Located in Auckland's suburb of Mount Eden, the 15 m wide and 72 m long rectangle slopes from the street downwards towards the rear boundary, with the house set back 10m from the street. S House differs from the standard villa with a compact form and central circulation due to its elongated plan which allows for an extensive surface connection with the landscape and sun penetration for a south facing section.
S House divides the long thin lot into two gardens, challenging the conventional diagram of the front and back yard of the typical suburban house. The house becomes the active space between the gardens, offering the occupants multiple views and sectional level changes as they move through the site. Designed for a family of five, the clients wanted a house that responded to the land's topography, with a connection to the garden and pool. Existing 1920s stables to the rear of the site were to be restored.

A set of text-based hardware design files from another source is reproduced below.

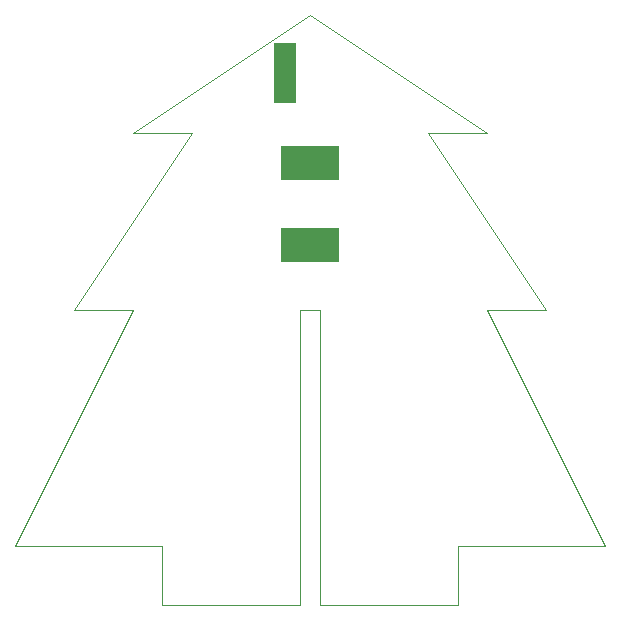
<source format=gbp>
G75*
G70*
%OFA0B0*%
%FSLAX24Y24*%
%IPPOS*%
%LPD*%
%AMOC8*
5,1,8,0,0,1.08239X$1,22.5*
%
%ADD10C,0.0000*%
%ADD11R,0.1969X0.1181*%
%ADD12R,0.0750X0.2000*%
D10*
X000111Y002079D02*
X004048Y009953D01*
X002079Y009953D01*
X006016Y015859D01*
X004048Y015859D01*
X009953Y019796D01*
X015859Y015859D01*
X013890Y015859D01*
X017827Y009953D01*
X015859Y009953D01*
X019796Y002079D01*
X014890Y002079D01*
X014890Y000111D01*
X010288Y000111D01*
X010288Y009953D01*
X009619Y009953D01*
X009619Y000111D01*
X005016Y000111D01*
X005016Y002079D01*
X000111Y002079D01*
D11*
X009953Y012111D03*
X009953Y014861D03*
D12*
X009111Y017861D03*
M02*

</source>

The activities of the house take place across a singular spine corridor which expands and contracts spatially as the house mediates the site, thus creating the contradictory east and west gardens. The east garden is predominantly native and rugged and the complementary west garden exotic and sculpted with a long dark pool, reflecting the parents' differing tastes. Connecting the gardens are the children's play area and bedrooms which occur at the turning point ‘knuckles' of the plan, opening up to the two ‘parent' gardens.

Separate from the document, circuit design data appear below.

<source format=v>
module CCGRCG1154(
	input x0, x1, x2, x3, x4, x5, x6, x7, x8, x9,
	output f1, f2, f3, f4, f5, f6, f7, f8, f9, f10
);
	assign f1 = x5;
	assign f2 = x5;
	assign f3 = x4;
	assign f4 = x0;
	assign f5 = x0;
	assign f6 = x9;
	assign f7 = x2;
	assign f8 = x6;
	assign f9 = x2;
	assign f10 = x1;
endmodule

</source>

Stained cedar clads the exterior of the house, with a corrugated iron roof forming a continuous series of hips and valleys. The internal palette is black and white with a black oxide concrete floor. Excavated Basalt was used in the garden retaining and planting plan. The intention of the street elevation was to create an outward looking, austere landscape with Ribbonwood and Kowhai trees that will grow substantially to leave the architecture in a natural forestry setting.